The number of words between the frame pointer and the beginning of the floating-point spill section of the activation record.
_fpSpillSz

The number of floating-point spill slots for the activation record.
In general, the cluster level describes the activation record, the encoding of lower-level tables, and the location of lower-level tables.

11.1.2  The block level

For each cluster in the object file, there is a block-level table that contains liveness and type information at specific code addresses.

typedef struct {
    uint16_t _pcOffset;
#ifdef MOBY_MULTITHREADED
    uint16_t _deltaTblOffset;
#endif
    uint8_t             _blockKind;
    uint8_t _live[LIVE_VEC_SZ];
} pcmap_block_t;

typedef struct {
    uint32_t            _nEntries;
    pcmap_block_t       _entries[1];
} pcmap_block_tbl_t;

Figure 11.2: Block-level PC map data structures


A block-level entry contains the following fields:
_pcOffset

A 16-bit byte offset from the cluster-level _start address that specifies the address of ``block.''
_deltaTblOffset

A 16-bit word offset from the cluster-level _deltaTbl address to the instruction-level liveness-delta information for this block. It is not present in the single-threaded version of the run-time system.
_live

A liveness vector that specifies the state of the general-purpose registers and spill slots at the given program point.
Since the _pcOffset and _deltaTblOffset fields are limited to 16-bits, it is possible that some clusters will be too large to describe. In such cases, we plan to introduce multiple cluster entries.

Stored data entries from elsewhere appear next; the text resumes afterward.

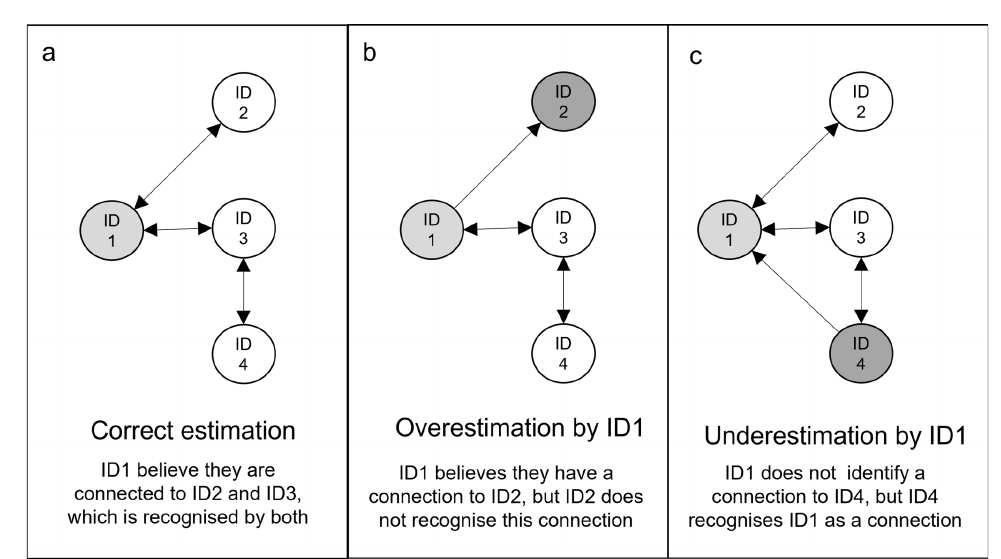
Figure 5 Schematic image of reciprocity in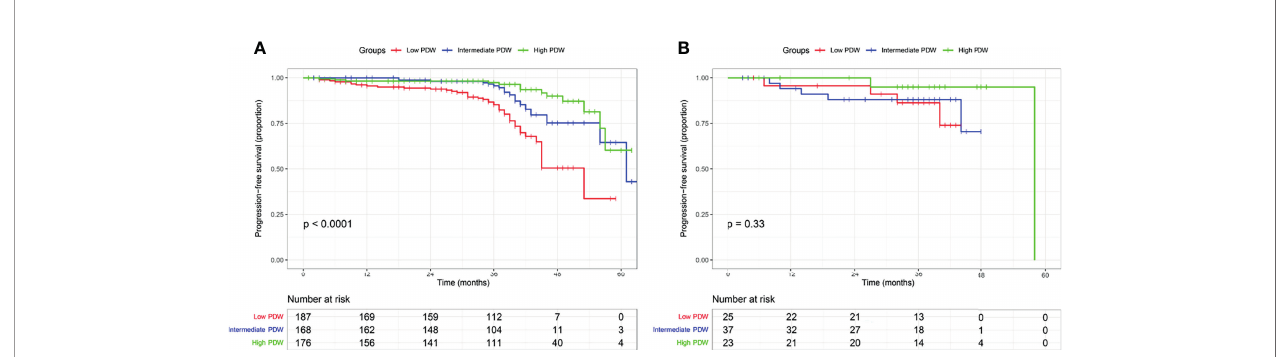
FIGURE 2 | Kaplan – Meier curve of progression free survival in clear cell renal cell carcinoma (A) and non-clear cell renal cell carcinoma (B) strati fi ed according to platelet distribution width.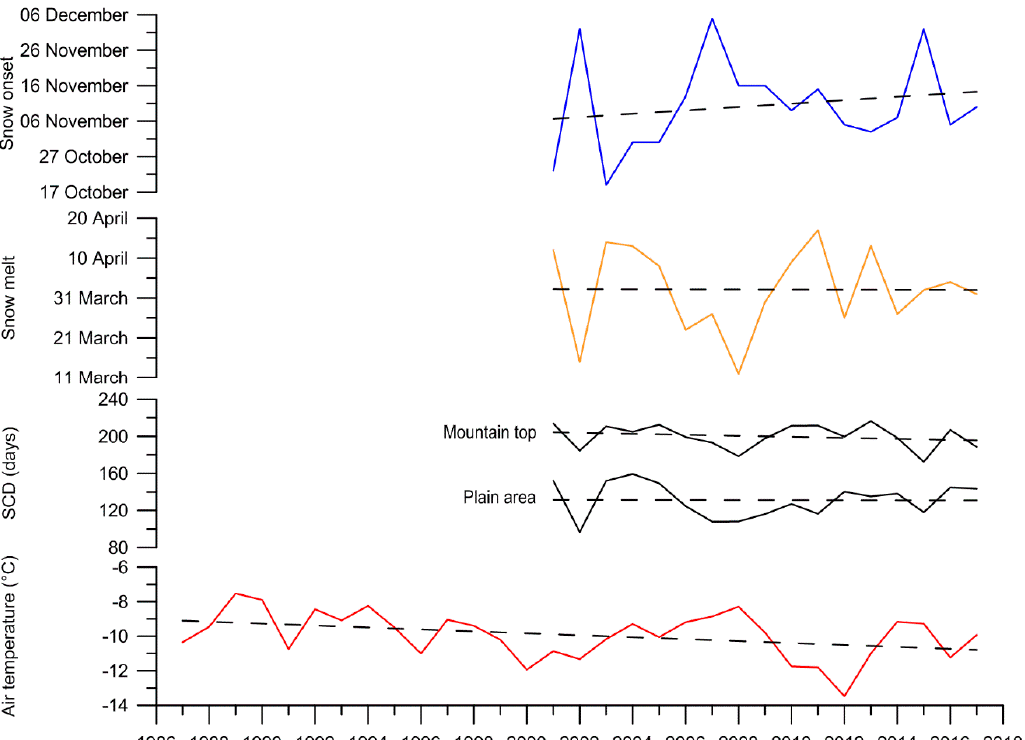
Figure 7. Trend analysis for the mean snow onset, snow melt, and SCD for 2001–2017, as well as monthly mean air temperature during snow season (ONDJFMA). Mountain peaks and plain areas were separated for SCD analysis. The temperature trend was analyzed using daily mean values from the nearest long-term observational site at the Chinggis Khan International Airport. There was no significant trend in each snow metric, while a slightly decreasing trend (p < 0.05) in air temperature was detected during the snow season, including intermittent and persistent snow periods.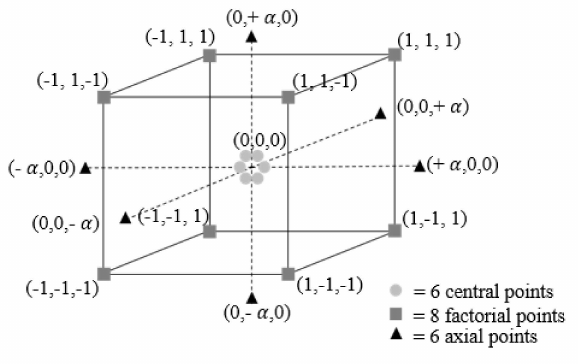
Figure 2. Central composite design with three factors and five levels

11.1.3  The instruction level

For multithreaded Moby programs, we want to support preemption at any instruction. Our approach to this problem is based on Shivers et al.'s design for ``atom heap transactions'' [SCM99].

For each instruction, there is a PC-map delta, which is represented by a variable-length sequence of one or more bytes. The first byte is a header byte, which is divided into four count fields as follows:
bits purpose
0-1 number of ``ignore'' indices
2-3 number of ``pointer'' indices
4-5 number of ``pointer or enum'' indices
6-7 number of ``any'' indices
Following the header are the sequences of indices, first for slots to ignore, then for pointer slots, etc.. A slot index is represented by one or two bytes. For slot indices in the range 0-127, one byte is used to directly represent the index, while for a slot index i in the range 128-32767, we store 128 + (i / 256) in the first byte and i mod 256 in the second byte.

11.2  Generating the PC map

11.3  Interpreting the PC map


1
By begins, we mean the lowest address; it need not be the entry point.
2
By begins, we mean the highest address; it need not be the entry point.